Ollama is part of the trusted privacy boundary because it performs local classification and embeddings as well as generation. Non-device service addresses must declare trust_zone = "private_network"; only do this for a network segment authorized to receive the protected context handled by the deployment. yagami doctor reports the effective trust zone.

Yagami ships a secure-by-default Helm chart in deploy/helm/yagami. It runs headless with authentication required, a read-only root filesystem, dropped Linux capabilities, health probes, explicit resource limits, persistent data, and no mounted Kubernetes service-account token.

Create credentials separately so they never enter Helm values or release history:

kubectl create secret generic yagami-secrets \
  --from-literal=YAGAMI_API_KEYS='{"key":{"project_id":"default","roles":["gateway"]}}'
helm upgrade --install yagami deploy/helm/yagami \
  --set image.digest='sha256:YOUR_VERIFIED_RELEASE_DIGEST'

For production, terminate TLS at an ingress or service mesh, use an immutable image digest, and source the Kubernetes Secret from your cloud KMS or Vault operator. The chart never creates secret values. Enable its NetworkPolicy only after setting the ingress namespace selector appropriate to your cluster.

The bundled SQLite database is suited to a single writable replica. Keep replicaCount: 1 unless all stateful features are externalized; horizontal autoscaling is opt-in for that reason.
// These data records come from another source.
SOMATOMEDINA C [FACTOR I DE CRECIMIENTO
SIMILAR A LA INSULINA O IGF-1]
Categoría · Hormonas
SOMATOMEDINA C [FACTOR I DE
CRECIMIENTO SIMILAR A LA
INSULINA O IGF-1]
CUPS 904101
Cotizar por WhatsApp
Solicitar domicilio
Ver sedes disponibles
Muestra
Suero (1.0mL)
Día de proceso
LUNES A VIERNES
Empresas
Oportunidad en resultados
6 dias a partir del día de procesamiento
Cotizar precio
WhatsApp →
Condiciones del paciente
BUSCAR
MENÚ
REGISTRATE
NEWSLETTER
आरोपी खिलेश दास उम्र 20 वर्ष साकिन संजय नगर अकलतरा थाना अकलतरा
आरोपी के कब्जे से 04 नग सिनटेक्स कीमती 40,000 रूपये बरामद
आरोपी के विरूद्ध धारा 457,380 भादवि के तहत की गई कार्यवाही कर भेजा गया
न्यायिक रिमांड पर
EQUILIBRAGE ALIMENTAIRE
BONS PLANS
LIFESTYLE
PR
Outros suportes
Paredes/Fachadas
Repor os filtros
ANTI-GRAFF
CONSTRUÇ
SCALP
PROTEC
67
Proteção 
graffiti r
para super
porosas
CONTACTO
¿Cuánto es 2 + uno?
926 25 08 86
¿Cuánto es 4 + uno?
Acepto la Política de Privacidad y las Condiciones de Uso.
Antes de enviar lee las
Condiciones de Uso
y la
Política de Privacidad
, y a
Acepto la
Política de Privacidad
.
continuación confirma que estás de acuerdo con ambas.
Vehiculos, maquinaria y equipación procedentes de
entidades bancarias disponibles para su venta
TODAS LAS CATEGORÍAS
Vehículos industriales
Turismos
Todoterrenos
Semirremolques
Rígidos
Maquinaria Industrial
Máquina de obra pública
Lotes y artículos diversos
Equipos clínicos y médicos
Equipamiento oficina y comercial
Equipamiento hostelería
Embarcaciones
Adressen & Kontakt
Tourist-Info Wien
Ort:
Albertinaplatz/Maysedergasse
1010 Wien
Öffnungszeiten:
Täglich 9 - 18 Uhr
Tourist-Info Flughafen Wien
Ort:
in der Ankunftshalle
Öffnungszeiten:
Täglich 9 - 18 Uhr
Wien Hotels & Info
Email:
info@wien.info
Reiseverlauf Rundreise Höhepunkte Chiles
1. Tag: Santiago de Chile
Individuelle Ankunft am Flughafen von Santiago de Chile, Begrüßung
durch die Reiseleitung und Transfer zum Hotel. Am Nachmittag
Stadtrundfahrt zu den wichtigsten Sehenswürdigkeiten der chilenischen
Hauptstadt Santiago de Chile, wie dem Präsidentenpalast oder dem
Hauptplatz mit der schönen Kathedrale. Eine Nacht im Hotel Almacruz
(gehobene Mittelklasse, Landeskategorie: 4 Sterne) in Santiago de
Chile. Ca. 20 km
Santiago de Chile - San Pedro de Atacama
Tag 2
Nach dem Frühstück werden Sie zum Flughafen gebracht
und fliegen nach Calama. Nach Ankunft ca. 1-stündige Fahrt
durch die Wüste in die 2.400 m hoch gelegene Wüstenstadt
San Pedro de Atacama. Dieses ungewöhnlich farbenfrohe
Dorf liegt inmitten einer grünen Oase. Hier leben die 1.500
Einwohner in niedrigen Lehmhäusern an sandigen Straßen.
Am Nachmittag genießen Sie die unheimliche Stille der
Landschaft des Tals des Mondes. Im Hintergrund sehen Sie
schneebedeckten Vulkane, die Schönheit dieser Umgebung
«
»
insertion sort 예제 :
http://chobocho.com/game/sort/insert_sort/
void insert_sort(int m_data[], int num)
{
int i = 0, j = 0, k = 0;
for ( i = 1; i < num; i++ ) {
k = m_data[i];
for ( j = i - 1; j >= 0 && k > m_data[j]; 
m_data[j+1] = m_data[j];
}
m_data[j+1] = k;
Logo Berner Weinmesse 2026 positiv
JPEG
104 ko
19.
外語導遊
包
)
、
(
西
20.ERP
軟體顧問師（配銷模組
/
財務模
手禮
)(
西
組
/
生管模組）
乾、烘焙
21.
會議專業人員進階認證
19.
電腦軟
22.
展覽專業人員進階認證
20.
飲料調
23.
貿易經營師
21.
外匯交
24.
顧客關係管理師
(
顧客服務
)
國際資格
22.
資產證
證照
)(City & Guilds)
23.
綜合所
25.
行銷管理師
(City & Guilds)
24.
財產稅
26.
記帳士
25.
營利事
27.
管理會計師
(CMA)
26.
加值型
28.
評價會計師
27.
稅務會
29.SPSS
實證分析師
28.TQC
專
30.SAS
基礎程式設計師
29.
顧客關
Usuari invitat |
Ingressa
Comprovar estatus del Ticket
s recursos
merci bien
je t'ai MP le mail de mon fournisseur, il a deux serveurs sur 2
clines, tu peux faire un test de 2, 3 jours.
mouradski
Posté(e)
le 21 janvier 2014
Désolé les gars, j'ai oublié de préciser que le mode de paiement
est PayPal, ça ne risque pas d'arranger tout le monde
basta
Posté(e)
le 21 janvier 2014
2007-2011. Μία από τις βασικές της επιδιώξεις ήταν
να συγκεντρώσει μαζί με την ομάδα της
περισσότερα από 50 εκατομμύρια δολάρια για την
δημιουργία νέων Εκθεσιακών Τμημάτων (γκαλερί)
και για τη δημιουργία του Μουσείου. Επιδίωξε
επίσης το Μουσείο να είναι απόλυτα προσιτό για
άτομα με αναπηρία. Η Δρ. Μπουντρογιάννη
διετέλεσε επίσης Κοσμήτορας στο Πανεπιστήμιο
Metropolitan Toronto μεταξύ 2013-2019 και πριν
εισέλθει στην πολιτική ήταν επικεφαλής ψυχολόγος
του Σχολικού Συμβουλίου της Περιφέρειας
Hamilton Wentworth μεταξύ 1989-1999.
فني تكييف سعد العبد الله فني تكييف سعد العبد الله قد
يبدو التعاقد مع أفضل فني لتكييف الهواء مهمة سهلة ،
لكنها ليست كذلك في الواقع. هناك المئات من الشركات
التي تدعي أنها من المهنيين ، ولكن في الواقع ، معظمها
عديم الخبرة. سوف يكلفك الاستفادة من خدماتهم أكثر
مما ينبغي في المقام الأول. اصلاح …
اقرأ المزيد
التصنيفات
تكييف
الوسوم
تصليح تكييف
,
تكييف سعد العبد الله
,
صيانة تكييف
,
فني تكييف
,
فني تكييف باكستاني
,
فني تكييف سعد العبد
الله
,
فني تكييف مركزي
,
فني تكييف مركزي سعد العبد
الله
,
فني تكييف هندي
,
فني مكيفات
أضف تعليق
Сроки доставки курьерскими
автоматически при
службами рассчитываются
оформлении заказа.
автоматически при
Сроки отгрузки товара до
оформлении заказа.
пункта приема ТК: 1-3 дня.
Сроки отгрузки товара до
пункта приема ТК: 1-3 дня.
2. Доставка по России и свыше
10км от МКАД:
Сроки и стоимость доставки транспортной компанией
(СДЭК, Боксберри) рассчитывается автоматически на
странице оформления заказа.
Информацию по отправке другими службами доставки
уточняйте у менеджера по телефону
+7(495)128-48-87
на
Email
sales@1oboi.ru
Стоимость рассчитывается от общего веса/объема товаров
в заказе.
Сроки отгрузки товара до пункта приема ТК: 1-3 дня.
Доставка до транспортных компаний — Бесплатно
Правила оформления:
Install the observability extra and set the standard OpenTelemetry exporter environment variables to export traces and metrics. Yagami emits gen_ai.operation.name, provider/model, response timing, finish reason, and token usage attributes plus the standard GenAI client duration and token usage metrics. Prompt, response, tool-argument, and document content are deliberately never attached to telemetry.